**Task to carry out**. Nothing but the lines from the first line of the records through the line with "165 79 36.41" should be output, exactly as written and free of pictures.

++++ Task material

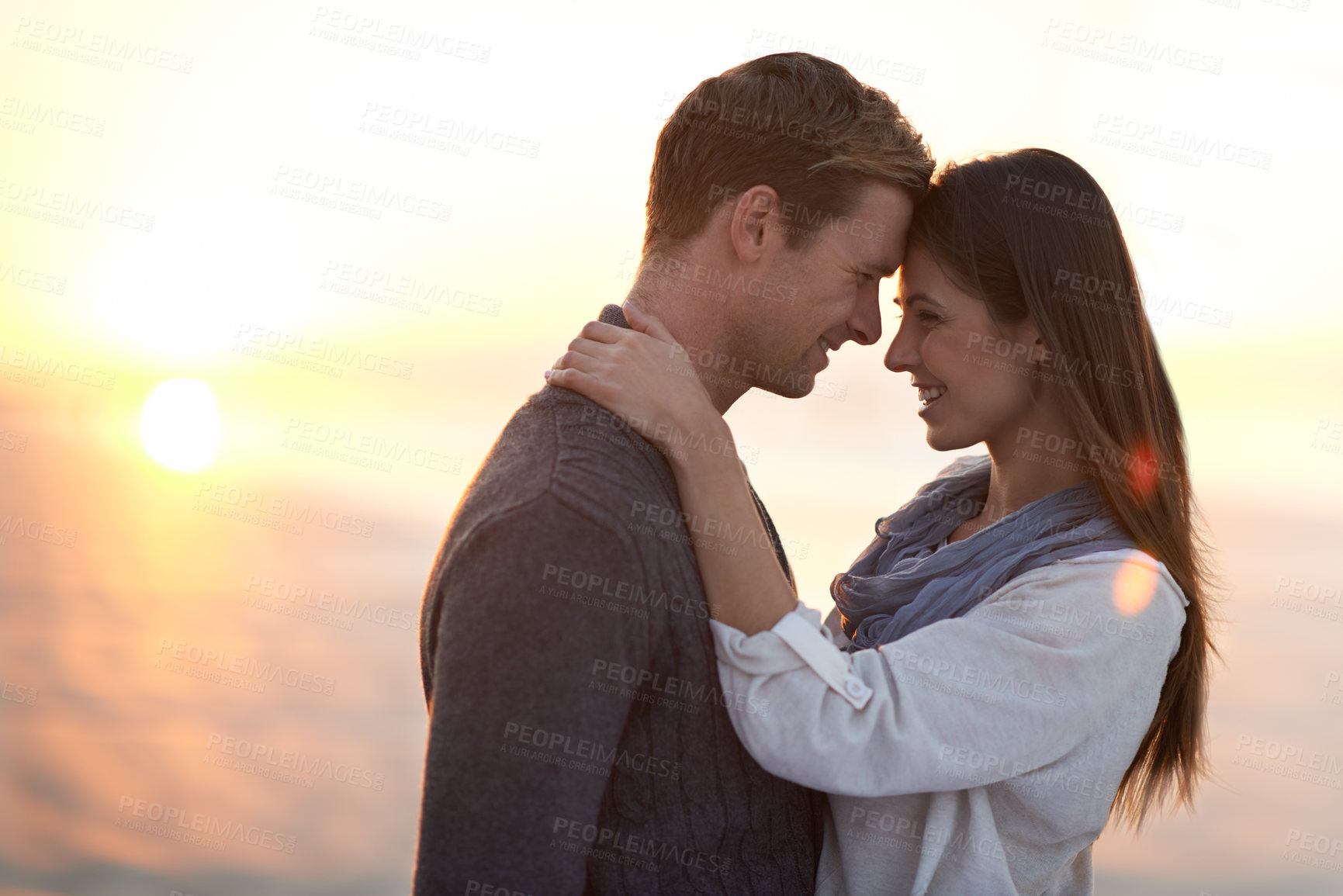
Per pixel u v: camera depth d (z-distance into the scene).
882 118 1.40
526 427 1.20
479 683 1.05
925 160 1.45
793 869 1.33
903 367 1.54
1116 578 1.31
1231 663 8.40
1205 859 4.85
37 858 4.66
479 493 1.15
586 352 1.25
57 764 5.92
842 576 1.69
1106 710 1.27
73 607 10.19
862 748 1.20
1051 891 1.47
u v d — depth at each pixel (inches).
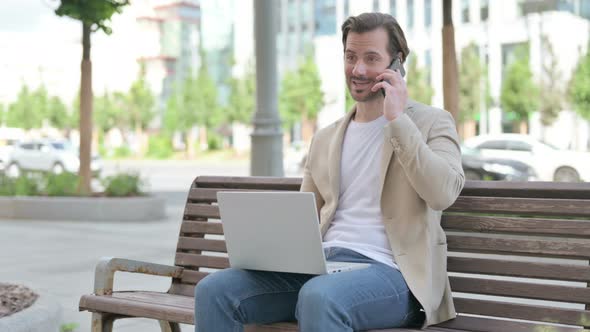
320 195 124.2
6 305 156.9
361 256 111.0
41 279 277.1
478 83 1726.1
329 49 2388.0
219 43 2915.8
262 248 107.7
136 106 2551.7
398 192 111.6
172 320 113.7
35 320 145.3
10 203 535.5
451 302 111.9
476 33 1980.8
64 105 2620.6
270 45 365.4
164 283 262.7
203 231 142.9
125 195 555.8
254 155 366.9
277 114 368.5
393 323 107.4
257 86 366.6
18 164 1186.0
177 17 3216.0
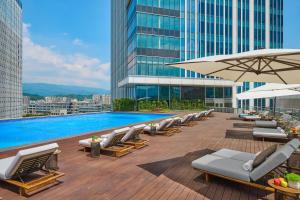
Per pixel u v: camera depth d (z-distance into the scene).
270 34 44.81
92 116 28.59
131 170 6.29
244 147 9.03
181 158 7.31
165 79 36.41
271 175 5.03
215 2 40.91
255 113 22.92
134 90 36.59
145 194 4.75
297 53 4.10
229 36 41.75
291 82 7.89
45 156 5.09
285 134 10.07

++++++++

**Answer section**.
Per pixel u v: camera depth d (z-distance into the scene).
882 118 1.40
526 427 1.20
479 683 1.05
925 160 1.45
793 869 1.33
903 367 1.54
1116 578 1.31
1231 663 8.40
1205 859 4.85
37 858 4.66
479 493 1.15
586 352 1.25
57 764 5.92
842 576 1.69
1106 710 1.27
73 607 10.19
862 748 1.20
1051 891 1.47
u v d — depth at each pixel (inches).
320 195 124.2
6 305 156.9
361 256 111.0
41 279 277.1
478 83 1726.1
329 49 2388.0
219 43 2915.8
262 248 107.7
136 106 2551.7
398 192 111.6
172 320 113.7
35 320 145.3
10 203 535.5
451 302 111.9
476 33 1980.8
64 105 2620.6
270 45 365.4
164 283 262.7
203 231 142.9
125 195 555.8
254 155 366.9
277 114 368.5
393 323 107.4
257 86 366.6
18 164 1186.0
177 17 3216.0
Per pixel u v: camera depth d (z-distance into the scene).
270 34 44.81
92 116 28.59
131 170 6.29
244 147 9.03
181 158 7.31
165 79 36.41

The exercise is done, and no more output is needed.